Job: The entries below contain a line with "width:290px; height:601px; z-index:30;" and a line with "font-size:13.5px; font-weight:bold; color:#a21caf;". Quote exactly those two lines and all lines between them.

Exercise materials:
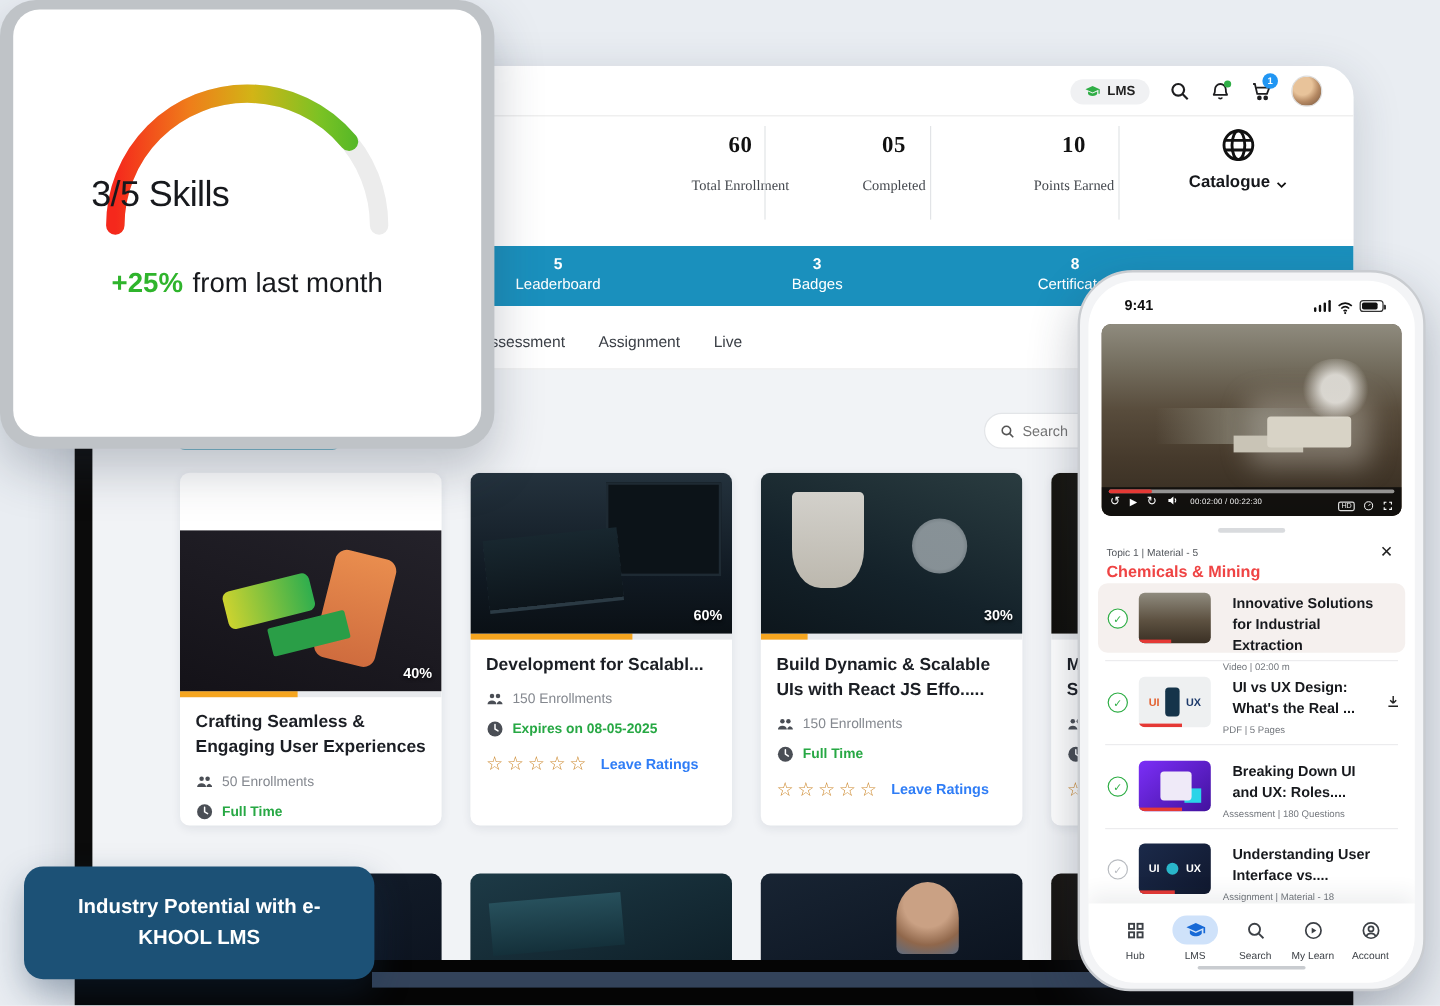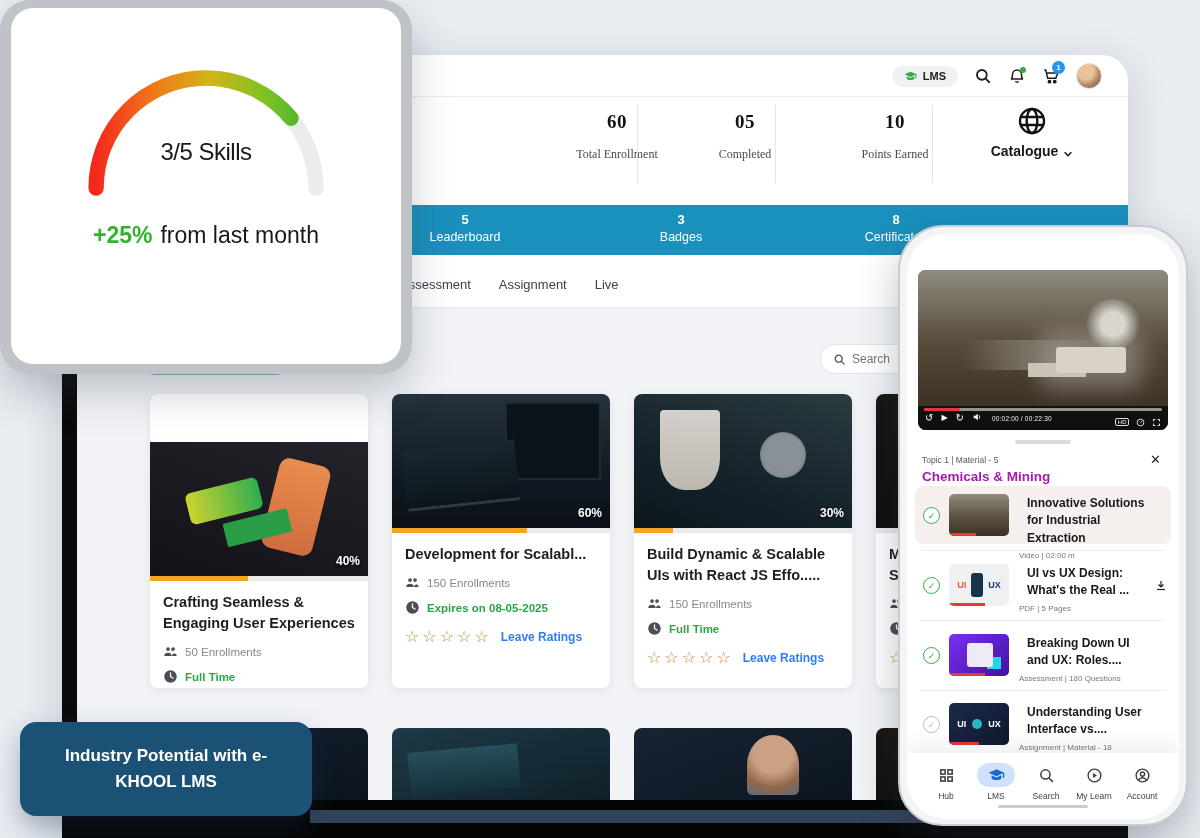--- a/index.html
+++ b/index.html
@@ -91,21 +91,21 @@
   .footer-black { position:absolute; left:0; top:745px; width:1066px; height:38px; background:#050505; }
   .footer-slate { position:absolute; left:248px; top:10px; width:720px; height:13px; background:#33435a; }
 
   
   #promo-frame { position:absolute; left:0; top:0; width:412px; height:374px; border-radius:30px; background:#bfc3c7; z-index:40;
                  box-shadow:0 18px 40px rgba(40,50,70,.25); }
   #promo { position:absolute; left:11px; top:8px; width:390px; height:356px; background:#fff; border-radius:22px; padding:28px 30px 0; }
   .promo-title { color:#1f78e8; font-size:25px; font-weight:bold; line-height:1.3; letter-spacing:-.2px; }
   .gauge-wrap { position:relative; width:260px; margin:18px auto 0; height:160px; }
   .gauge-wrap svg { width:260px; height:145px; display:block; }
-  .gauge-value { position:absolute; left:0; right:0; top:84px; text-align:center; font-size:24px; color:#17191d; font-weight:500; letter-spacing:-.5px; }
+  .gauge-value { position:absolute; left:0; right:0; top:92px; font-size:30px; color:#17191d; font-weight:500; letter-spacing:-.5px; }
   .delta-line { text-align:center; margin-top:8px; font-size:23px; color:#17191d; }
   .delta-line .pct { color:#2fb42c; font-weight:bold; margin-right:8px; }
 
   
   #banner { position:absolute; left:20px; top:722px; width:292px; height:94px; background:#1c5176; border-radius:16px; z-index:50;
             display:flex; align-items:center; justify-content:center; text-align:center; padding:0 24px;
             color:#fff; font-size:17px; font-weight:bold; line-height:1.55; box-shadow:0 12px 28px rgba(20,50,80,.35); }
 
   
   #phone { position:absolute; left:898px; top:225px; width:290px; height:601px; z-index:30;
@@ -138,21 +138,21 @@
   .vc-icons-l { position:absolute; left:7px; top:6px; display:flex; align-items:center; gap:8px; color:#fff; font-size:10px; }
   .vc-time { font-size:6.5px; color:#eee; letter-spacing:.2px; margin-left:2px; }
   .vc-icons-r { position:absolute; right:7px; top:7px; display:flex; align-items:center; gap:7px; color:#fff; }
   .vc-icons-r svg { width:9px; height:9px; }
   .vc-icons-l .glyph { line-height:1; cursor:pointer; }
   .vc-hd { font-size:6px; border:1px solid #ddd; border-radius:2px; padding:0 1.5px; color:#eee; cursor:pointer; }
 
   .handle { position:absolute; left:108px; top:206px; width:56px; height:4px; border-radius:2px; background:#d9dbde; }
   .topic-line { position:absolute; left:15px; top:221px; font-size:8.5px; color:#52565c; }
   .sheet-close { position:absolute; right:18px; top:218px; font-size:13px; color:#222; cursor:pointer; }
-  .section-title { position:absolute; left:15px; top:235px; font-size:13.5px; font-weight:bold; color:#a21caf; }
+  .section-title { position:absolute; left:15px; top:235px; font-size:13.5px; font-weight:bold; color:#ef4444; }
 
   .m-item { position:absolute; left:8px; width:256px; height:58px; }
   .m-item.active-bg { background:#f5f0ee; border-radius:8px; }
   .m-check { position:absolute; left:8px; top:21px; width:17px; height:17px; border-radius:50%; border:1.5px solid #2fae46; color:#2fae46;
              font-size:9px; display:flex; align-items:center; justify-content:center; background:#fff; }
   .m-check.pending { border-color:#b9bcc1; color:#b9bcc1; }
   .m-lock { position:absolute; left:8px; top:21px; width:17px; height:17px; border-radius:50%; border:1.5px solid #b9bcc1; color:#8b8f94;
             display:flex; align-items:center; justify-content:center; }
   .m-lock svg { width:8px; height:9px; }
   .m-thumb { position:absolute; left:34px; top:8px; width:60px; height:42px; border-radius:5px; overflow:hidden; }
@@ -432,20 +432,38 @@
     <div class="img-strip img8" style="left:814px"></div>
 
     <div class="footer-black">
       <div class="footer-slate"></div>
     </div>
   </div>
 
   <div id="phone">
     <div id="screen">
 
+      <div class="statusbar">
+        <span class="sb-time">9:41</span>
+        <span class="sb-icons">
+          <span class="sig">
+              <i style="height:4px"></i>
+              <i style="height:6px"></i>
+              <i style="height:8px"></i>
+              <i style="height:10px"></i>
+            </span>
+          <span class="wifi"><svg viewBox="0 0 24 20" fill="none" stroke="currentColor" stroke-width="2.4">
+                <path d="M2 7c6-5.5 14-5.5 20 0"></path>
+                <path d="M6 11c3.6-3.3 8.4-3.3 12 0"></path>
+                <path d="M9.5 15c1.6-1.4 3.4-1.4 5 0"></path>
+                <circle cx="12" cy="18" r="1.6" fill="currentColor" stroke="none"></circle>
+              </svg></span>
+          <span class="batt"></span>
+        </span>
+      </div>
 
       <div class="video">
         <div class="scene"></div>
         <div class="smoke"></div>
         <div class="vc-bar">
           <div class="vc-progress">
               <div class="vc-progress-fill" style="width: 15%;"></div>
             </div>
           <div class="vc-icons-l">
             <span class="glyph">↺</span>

Written response:
   #phone { position:absolute; left:898px; top:225px; width:290px; height:601px; z-index:30;
@@ -138,21 +138,21 @@
   .vc-icons-l { position:absolute; left:7px; top:6px; display:flex; align-items:center; gap:8px; color:#fff; font-size:10px; }
   .vc-time { font-size:6.5px; color:#eee; letter-spacing:.2px; margin-left:2px; }
   .vc-icons-r { position:absolute; right:7px; top:7px; display:flex; align-items:center; gap:7px; color:#fff; }
   .vc-icons-r svg { width:9px; height:9px; }
   .vc-icons-l .glyph { line-height:1; cursor:pointer; }
   .vc-hd { font-size:6px; border:1px solid #ddd; border-radius:2px; padding:0 1.5px; color:#eee; cursor:pointer; }
 
   .handle { position:absolute; left:108px; top:206px; width:56px; height:4px; border-radius:2px; background:#d9dbde; }
   .topic-line { position:absolute; left:15px; top:221px; font-size:8.5px; color:#52565c; }
   .sheet-close { position:absolute; right:18px; top:218px; font-size:13px; color:#222; cursor:pointer; }
-  .section-title { position:absolute; left:15px; top:235px; font-size:13.5px; font-weight:bold; color:#a21caf; }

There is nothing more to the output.